The process happens with such frequency that Kevin Beagan, deputy commissioner at the Division of Insurance, told the state’s Health Policy Commission last year that the division chose not to push back more forcefully on high increases one quarter, given the timing of when the rates would need to be available.
There is currently some negotiation between the division and insurers about the rates.
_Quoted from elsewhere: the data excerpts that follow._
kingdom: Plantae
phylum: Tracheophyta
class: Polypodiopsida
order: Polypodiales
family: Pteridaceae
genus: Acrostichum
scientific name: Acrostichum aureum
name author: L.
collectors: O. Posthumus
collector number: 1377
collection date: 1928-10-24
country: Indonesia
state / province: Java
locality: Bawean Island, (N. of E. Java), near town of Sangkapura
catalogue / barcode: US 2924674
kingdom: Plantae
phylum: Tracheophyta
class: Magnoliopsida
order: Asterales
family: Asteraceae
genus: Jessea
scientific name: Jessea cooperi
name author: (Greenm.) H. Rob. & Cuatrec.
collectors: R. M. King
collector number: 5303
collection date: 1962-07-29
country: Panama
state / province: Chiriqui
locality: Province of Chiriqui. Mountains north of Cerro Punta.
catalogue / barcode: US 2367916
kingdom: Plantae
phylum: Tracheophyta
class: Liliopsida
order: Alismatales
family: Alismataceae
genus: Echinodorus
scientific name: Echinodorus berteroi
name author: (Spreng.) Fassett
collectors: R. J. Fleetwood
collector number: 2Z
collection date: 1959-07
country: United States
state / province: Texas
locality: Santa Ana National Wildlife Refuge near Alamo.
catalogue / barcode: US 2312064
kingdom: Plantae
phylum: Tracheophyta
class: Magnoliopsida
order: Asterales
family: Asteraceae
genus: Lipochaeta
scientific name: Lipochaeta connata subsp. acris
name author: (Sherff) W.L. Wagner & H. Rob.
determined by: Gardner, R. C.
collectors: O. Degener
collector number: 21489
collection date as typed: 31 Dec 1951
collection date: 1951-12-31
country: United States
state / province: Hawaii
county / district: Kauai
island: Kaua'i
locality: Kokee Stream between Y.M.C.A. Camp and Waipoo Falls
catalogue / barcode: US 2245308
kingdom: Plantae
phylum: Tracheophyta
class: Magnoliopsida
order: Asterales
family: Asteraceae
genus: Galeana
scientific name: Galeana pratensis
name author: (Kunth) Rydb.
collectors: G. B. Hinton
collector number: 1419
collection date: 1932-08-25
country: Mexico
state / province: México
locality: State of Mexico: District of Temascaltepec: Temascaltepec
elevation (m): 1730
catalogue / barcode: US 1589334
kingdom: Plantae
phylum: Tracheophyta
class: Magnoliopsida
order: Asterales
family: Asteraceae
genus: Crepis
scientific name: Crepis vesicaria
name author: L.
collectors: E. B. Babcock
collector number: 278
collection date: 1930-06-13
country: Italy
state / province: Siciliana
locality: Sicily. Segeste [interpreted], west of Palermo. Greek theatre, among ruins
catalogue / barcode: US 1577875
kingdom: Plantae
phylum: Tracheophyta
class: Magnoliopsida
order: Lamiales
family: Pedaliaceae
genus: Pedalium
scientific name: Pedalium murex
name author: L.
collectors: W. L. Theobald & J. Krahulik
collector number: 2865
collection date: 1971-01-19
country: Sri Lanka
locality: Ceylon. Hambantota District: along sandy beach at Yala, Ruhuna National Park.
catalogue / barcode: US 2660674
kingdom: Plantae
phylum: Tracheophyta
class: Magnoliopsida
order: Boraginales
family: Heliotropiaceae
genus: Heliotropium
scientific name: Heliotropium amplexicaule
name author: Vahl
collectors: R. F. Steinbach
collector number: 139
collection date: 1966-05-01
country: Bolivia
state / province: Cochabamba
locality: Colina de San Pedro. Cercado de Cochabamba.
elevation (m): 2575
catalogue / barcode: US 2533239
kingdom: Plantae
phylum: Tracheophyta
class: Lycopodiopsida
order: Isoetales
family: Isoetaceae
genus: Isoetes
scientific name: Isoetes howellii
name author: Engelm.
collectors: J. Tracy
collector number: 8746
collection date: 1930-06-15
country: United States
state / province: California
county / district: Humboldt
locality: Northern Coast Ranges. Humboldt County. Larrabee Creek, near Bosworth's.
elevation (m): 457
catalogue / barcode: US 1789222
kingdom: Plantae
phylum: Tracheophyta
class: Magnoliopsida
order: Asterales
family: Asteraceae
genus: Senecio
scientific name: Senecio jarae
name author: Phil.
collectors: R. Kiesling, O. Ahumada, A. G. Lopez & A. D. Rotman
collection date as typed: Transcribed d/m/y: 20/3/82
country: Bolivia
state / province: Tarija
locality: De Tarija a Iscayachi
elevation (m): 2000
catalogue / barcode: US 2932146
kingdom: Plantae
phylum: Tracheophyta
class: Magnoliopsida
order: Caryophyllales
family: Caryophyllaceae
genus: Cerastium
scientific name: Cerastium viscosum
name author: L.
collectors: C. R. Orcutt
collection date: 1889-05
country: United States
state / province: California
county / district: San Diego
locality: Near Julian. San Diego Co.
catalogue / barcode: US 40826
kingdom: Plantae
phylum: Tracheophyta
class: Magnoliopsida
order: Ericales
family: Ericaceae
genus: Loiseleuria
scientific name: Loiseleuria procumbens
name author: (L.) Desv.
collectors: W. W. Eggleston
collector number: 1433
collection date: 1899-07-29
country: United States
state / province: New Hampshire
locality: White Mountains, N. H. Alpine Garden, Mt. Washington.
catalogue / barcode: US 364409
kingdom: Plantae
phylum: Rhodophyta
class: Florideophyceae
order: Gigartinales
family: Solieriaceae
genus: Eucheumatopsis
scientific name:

While the division is able to reject rate increases it feels are “excessive, inadequate, or unfairly discriminatory,” the process has only been used once in the last decade . The rejection process is also cumbersome, requiring hearings on the specifically rejected rate in tight time frames.
The division began looking at reforms around the same time that a state council was established in 2019 to look at rates set in the “merged market.” A report released by the council in January also suggested an annual and more transparent rate-setting process.
In addition to adding a more public-facing process, the draft regulations would change the current quarterly rate review process for small businesses to an annual one, though the process as it’s being discussed among insurers and consumer groups could also allow insurers to request quarterly rate changes for the small business group as part of the annual process.
A spokeswoman for the Division of Insurance said the changes were to make the process more transparent and better support stability and affordability of plans offered in the merged market.
Jon Hurst, president of the Retailers Association of Massachusetts, said a public process could help illuminate why insurers are pressing for higher rates, and shine a spotlight on what he called the true drivers of higher spending — namely, doctors and hospitals.
“We should at least try to pull back the curtain and try to look at these providers a lot closer than what we’ve done,” Hurst said. “Because what we’ve done to date just isn’t working.”
Blue Cross Blue Shield of Massachusetts, the state’s largest insurer, declined comment.
Pellegrini, of the Massachusetts Association of Health Plans, said in a statement that insurers are already limited in the amount they are allowed to spend on administrative expenses, with requirements to return excesses to customers in the form of premium rebates.
Further restricting rates without addressing the increases charged by providers, hospitals and drug makers could render health insurers insolvent without truly solving the issue of rising spending, Pellegrini said.